PROBLEM: Write out the entries once more, exactly as they appear.

Stored data entries:

▬▬▬▬▬▬

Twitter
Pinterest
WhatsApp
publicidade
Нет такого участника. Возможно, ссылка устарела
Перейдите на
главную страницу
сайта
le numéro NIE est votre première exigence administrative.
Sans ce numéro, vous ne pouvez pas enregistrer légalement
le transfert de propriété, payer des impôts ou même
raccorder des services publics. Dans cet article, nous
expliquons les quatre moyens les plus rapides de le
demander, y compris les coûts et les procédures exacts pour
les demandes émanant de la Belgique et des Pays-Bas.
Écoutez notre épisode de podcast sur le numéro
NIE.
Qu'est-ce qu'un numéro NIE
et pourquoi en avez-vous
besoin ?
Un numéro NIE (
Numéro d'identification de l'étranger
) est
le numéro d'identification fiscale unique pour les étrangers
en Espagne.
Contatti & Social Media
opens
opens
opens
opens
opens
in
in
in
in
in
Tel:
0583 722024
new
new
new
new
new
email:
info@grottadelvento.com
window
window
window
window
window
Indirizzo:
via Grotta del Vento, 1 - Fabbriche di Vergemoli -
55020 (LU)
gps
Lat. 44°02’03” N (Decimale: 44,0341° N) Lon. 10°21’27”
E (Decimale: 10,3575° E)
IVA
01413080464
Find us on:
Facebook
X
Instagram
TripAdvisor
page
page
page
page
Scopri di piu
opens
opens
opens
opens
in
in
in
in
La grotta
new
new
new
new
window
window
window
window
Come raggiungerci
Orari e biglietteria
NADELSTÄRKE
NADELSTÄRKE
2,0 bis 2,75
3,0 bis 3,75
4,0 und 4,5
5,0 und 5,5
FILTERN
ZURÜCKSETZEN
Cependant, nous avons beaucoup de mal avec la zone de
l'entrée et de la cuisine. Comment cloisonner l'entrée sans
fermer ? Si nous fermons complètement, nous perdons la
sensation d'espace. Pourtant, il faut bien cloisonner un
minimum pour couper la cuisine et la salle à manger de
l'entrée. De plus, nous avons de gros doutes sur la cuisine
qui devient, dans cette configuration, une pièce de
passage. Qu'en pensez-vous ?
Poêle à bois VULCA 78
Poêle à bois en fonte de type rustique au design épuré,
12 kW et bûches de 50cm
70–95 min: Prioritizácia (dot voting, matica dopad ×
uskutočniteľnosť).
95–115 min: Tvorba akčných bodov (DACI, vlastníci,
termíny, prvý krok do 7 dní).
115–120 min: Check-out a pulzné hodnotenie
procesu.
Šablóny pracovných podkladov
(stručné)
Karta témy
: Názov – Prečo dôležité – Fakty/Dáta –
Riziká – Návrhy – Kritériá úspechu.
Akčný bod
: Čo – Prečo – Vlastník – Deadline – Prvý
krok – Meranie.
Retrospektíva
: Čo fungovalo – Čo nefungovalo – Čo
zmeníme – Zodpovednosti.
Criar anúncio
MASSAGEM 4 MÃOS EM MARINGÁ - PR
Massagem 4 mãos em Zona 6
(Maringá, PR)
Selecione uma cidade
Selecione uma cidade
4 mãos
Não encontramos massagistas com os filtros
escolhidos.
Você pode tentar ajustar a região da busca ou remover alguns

▬▬▬▬▬▬

ANSWER SECTION:
Twitter
Pinterest
WhatsApp
publicidade
Нет такого участника. Возможно, ссылка устарела
Перейдите на
главную страницу
сайта
le numéro NIE est votre première exigence administrative.
Sans ce numéro, vous ne pouvez pas enregistrer légalement
le transfert de propriété, payer des impôts ou même
raccorder des services publics. Dans cet article, nous
expliquons les quatre moyens les plus rapides de le
demander, y compris les coûts et les procédures exacts pour
les demandes émanant de la Belgique et des Pays-Bas.
Écoutez notre épisode de podcast sur le numéro
NIE.
Qu'est-ce qu'un numéro NIE
et pourquoi en avez-vous
besoin ?
Un numéro NIE (
Numéro d'identification de l'étranger
) est
le numéro d'identification fiscale unique pour les étrangers
en Espagne.
Contatti & Social Media
opens
opens
opens
opens
opens
in
in
in
in
in
Tel:
0583 722024
new
new
new
new
new
email:
info@grottadelvento.com
window
window
window
window
window
Indirizzo:
via Grotta del Vento, 1 - Fabbriche di Vergemoli -
55020 (LU)
gps
Lat. 44°02’03” N (Decimale: 44,0341° N) Lon. 10°21’27”
E (Decimale: 10,3575° E)
IVA
01413080464
Find us on:
Facebook
X
Instagram
TripAdvisor
page
page
page
page
Scopri di piu
opens
opens
opens
opens
in
in
in
in
La grotta
new
new
new
new
window
window
window
window
Come raggiungerci
Orari e biglietteria
NADELSTÄRKE
NADELSTÄRKE
2,0 bis 2,75
3,0 bis 3,75
4,0 und 4,5
5,0 und 5,5
FILTERN
ZURÜCKSETZEN
Cependant, nous avons beaucoup de mal avec la zone de
l'entrée et de la cuisine. Comment cloisonner l'entrée sans
fermer ? Si nous fermons complètement, nous perdons la
sensation d'espace. Pourtant, il faut bien cloisonner un
minimum pour couper la cuisine et la salle à manger de
l'entrée. De plus, nous avons de gros doutes sur la cuisine
qui devient, dans cette configuration, une pièce de
passage. Qu'en pensez-vous ?
Poêle à bois VULCA 78
Poêle à bois en fonte de type rustique au design épuré,
12 kW et bûches de 50cm
70–95 min: Prioritizácia (dot voting, matica dopad ×
uskutočniteľnosť).
95–115 min: Tvorba akčných bodov (DACI, vlastníci,
termíny, prvý krok do 7 dní).
115–120 min: Check-out a pulzné hodnotenie
procesu.
Šablóny pracovných podkladov
(stručné)
Karta témy
: Názov – Prečo dôležité – Fakty/Dáta –
Riziká – Návrhy – Kritériá úspechu.
Akčný bod
: Čo – Prečo – Vlastník – Deadline – Prvý
krok – Meranie.
Retrospektíva
: Čo fungovalo – Čo nefungovalo – Čo
zmeníme – Zodpovednosti.
Criar anúncio
MASSAGEM 4 MÃOS EM MARINGÁ - PR
Massagem 4 mãos em Zona 6
(Maringá, PR)
Selecione uma cidade
Selecione uma cidade
4 mãos
Não encontramos massagistas com os filtros
escolhidos.
Você pode tentar ajustar a região da busca ou remover alguns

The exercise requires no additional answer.